═══ Text passage

Sometimes, also, you may feel you have no choice but to refuse a suggestion. As long as you can make a reasonable case for not doing whatever it is the editor wants, you probably won't be forced--it's your book, after all. However, you need to be careful when you take a stand like this. First off, the editor is there (ideally, that is) to help you make your book better, and she may well be right. There've been a number of times when I've had a "not in a million years" reaction to an editorial suggestion, only to realize, on reflection, that it was a good idea after all. Secondly, you shouldn't cultivate an adversarial relationship. If you reject the editor's suggestions out of hand, you will not just possibly be hurting your book--you will be hurting your relationship with your editor, which is not a smart thing to do. So if you do decide to say no to a major editorial suggestion, you need to think it through and make a case for yourself--and you need to be sparing with your nos. It really is a process of negotiation.

I confess to being completely unable to think of my books as product. They are all my babies.

- Victoria

Jamesaritchie
07-25-2005, 06:35 AM
Victoria stated in another thread.



What is involved in the revision process?

E-mail with notes from the editor? Suggestions? Want it back tomorrow?

What you to change, in this direction? Expound on this section?

Thanks, Chang

I doubt it's the same for any two writers, or even for any two novels by the same writer. So much depends on how much or how little work the novel needs that it's iimpossible to say any two revisions will be the same. I tend to write pretty clean novels. Writing a perfect novel is impossible, but I work very hard to make sure the editor doesn't have to work at all, and so that I won't be asked to rewrite in any serious way. I also generally get the grammar and punctuation correct, so the editor needs to do very little in this area.

══════
═══ Exercise data

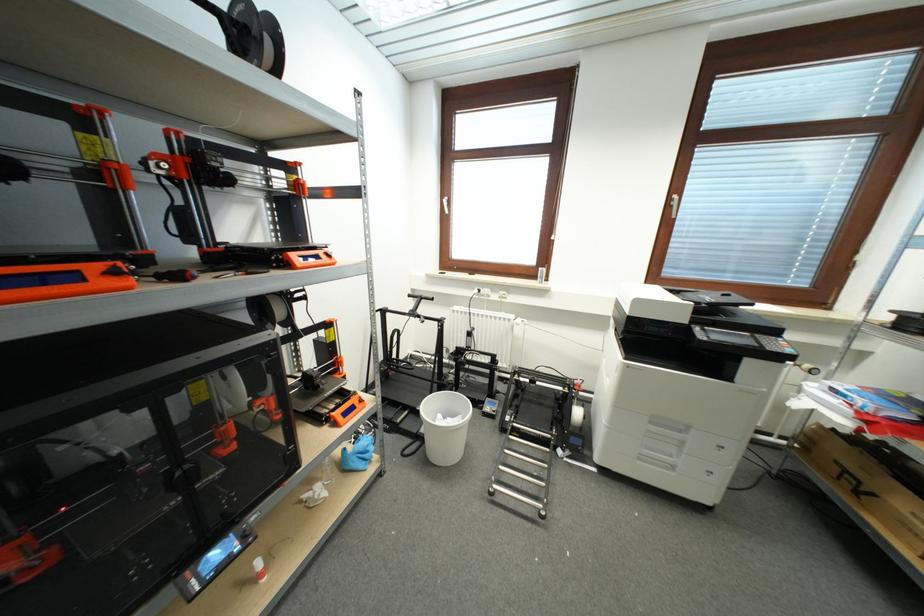
Identify the location of black handle screwdriver. (168, 273).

══════

* _Required action 1_:
In the forum text on editing, what does the first post say a writer should be sparing with after deciding to turn down a major editorial suggestion?
* _Required action 2_:
Copy the forum text on editing word for word from "Thanks, Chang" to "in this area.".

* _Answer 1_:
Their nos.

* _Answer 2_:
Thanks, Chang

I doubt it's the same for any two writers, or even for any two novels by the same writer. So much depends on how much or how little work the novel needs that it's iimpossible to say any two revisions will be the same. I tend to write pretty clean novels. Writing a perfect novel is impossible, but I work very hard to make sure the editor doesn't have to work at all, and so that I won't be asked to rewrite in any serious way. I also generally get the grammar and punctuation correct, so the editor needs to do very little in this area.